Yes, I'm sure you're right. It's clearly not uniformly enforced by all airlines. If you contacted West Jet Amanda, and they said it was fine to book one way, then I think you can assume you won't have the experience I had with Spirit and all will be fine!


----------



## ojosazules11 (Nov 3, 2013)

Amanda, I've flown one way from Canada to Mexico with no problem from either the airline or Mexican Immigration. If I were asked, I'd just say I'm planning on staying approximately x amount of time (e.g. 2-3 months) but I had not determined precisely what date I was planning to return. 

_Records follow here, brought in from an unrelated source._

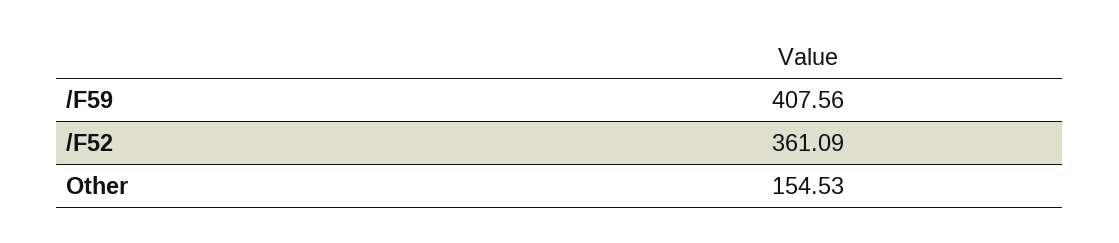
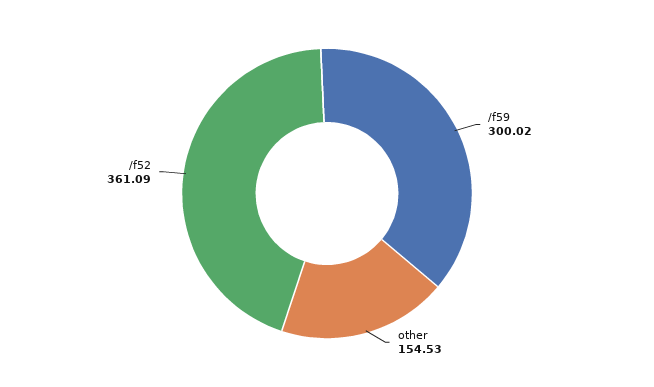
/F59: 407.56 -> 300.02

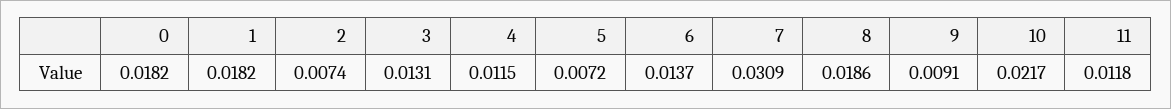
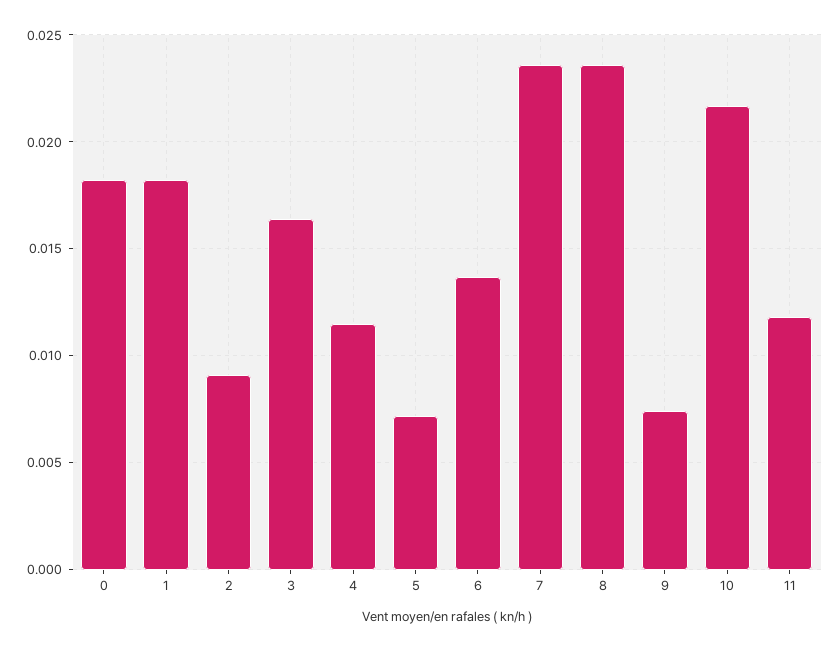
2: 0.0074 -> 0.009
3: 0.0131 -> 0.0165
7: 0.0309 -> 0.0235
8: 0.0186 -> 0.0235
9: 0.0091 -> 0.0075

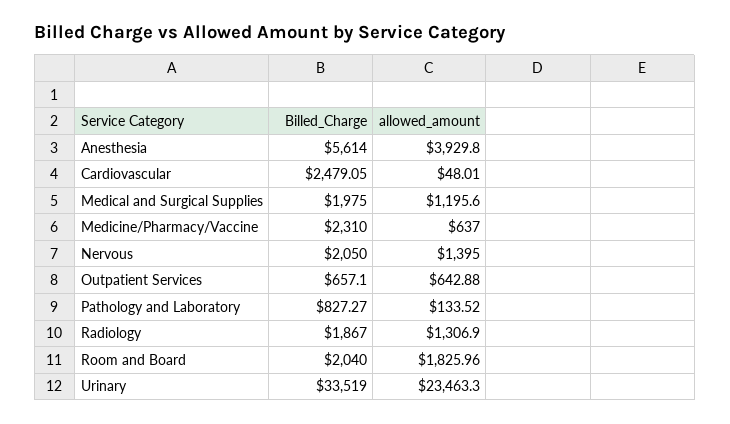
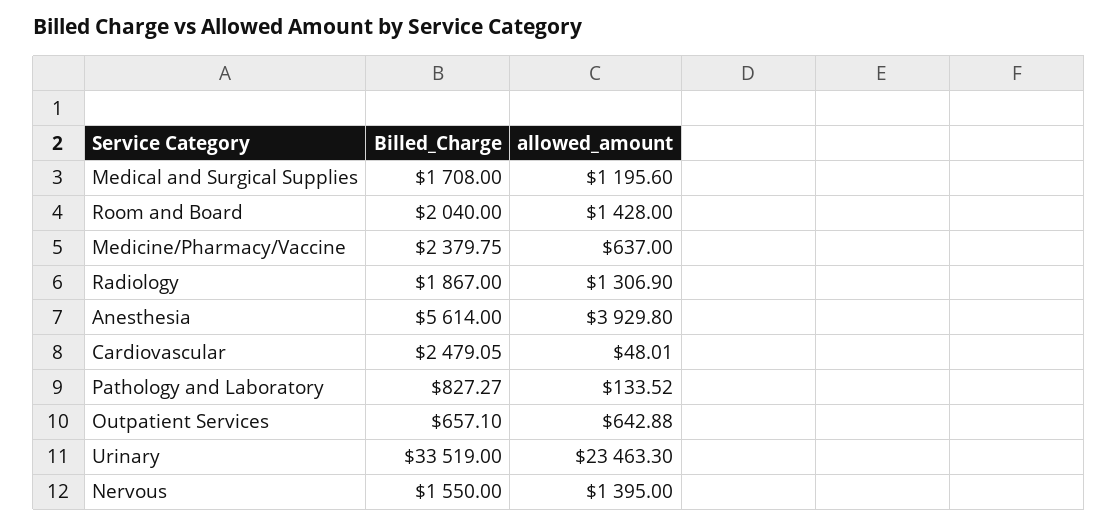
Billed_Charge, Medical and Surgical Supplies: 1975 -> 1708
Billed_Charge, Medicine/Pharmacy/Vaccine: 2310 -> 2379.75
Billed_Charge, Nervous: 2050 -> 1550
allowed_amount, Room and Board: 1825.96 -> 1428

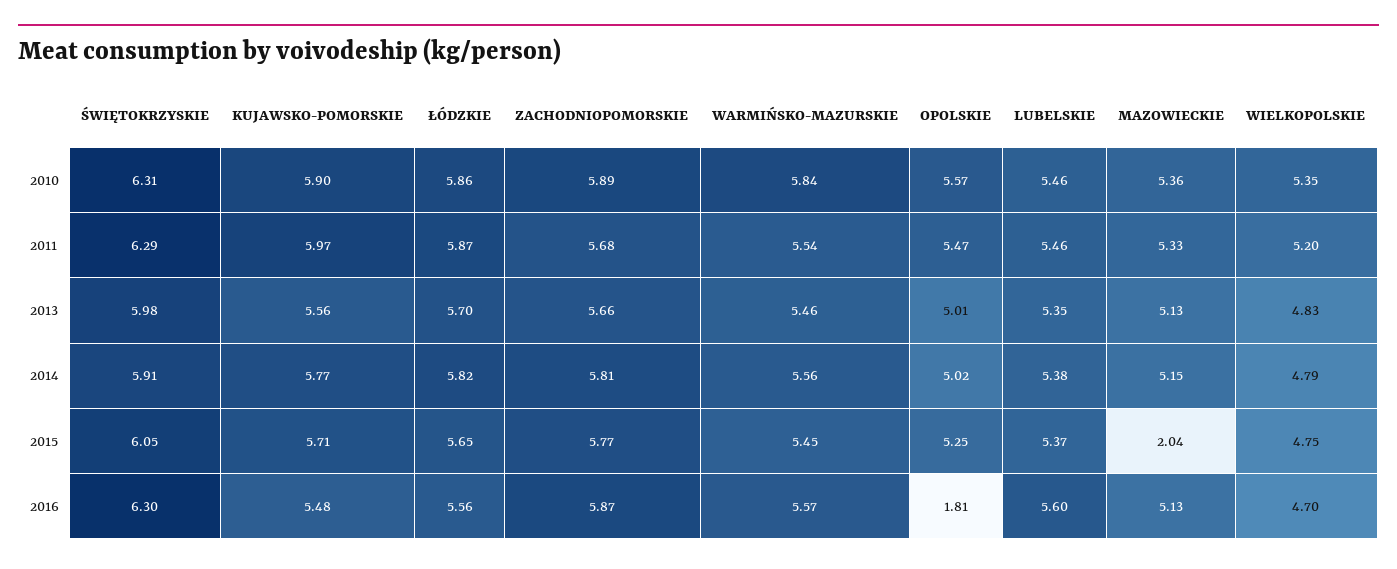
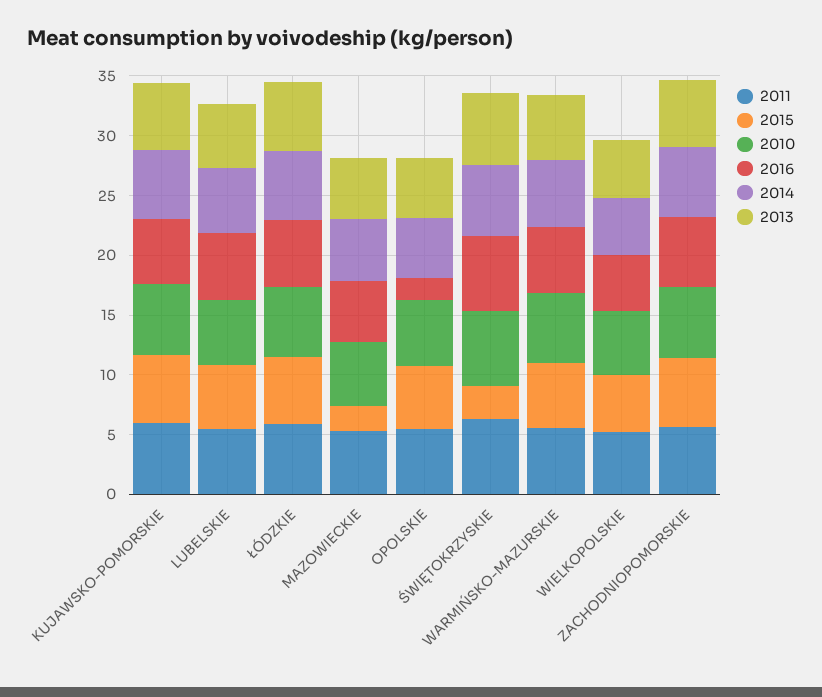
2015, ŚWIĘTOKRZYSKIE: 6.05 -> 3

Like others, even when I have a return ticket, I've never been asked about it or had to show it. 

Good luck!


----------



## HolyMole (Jan 3, 2009)

Most of the Canadians who arrive here in Zihuatanejo, Guerrero from western Canada do so either on Alaska or WestJet. Many of them routinely purchase one-way tickets. We've never heard of anyone being denied entry to Mexico because they only had one-way tickets.
Of course, this being Mexico...........


----------



## Amanda123456 (Jan 13, 2016)

Thank you kindly for all the help... I do have one more question.. If I was to stay in Mexico just under my 180 days, then go back to Canada for say one week (to visit) and return to Mexico.. would they then deny my entry? Or do they not say anything if you leave (air) and return very recently after departing?


----------



## maesonna (Jun 10, 2008)

Lots of people have been living in Mexico for years and years on a series of 180-day tourist permits. That doesn’t mean that you are guaranteed being allowed back shortly after exiting, though. 
However, in your case, I would say the chance of being denied entry on return is tiny, almost non-existent. I’ve only heard about people being denied return at land crossings on Mexico’s southern border.


----------